- **Exercise**: What is needed is every line, exactly as given, from the line containing "Table 9. Indicative" through the end of the data below.

- **Data**:

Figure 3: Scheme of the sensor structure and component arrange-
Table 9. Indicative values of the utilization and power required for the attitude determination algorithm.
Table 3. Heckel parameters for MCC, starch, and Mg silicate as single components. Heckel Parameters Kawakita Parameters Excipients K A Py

- **Response**:
Table 9. Indicative values of the utilization and power required for the attitude determination algorithm.
Table 3. Heckel parameters for MCC, starch, and Mg silicate as single components. Heckel Parameters Kawakita Parameters Excipients K A Py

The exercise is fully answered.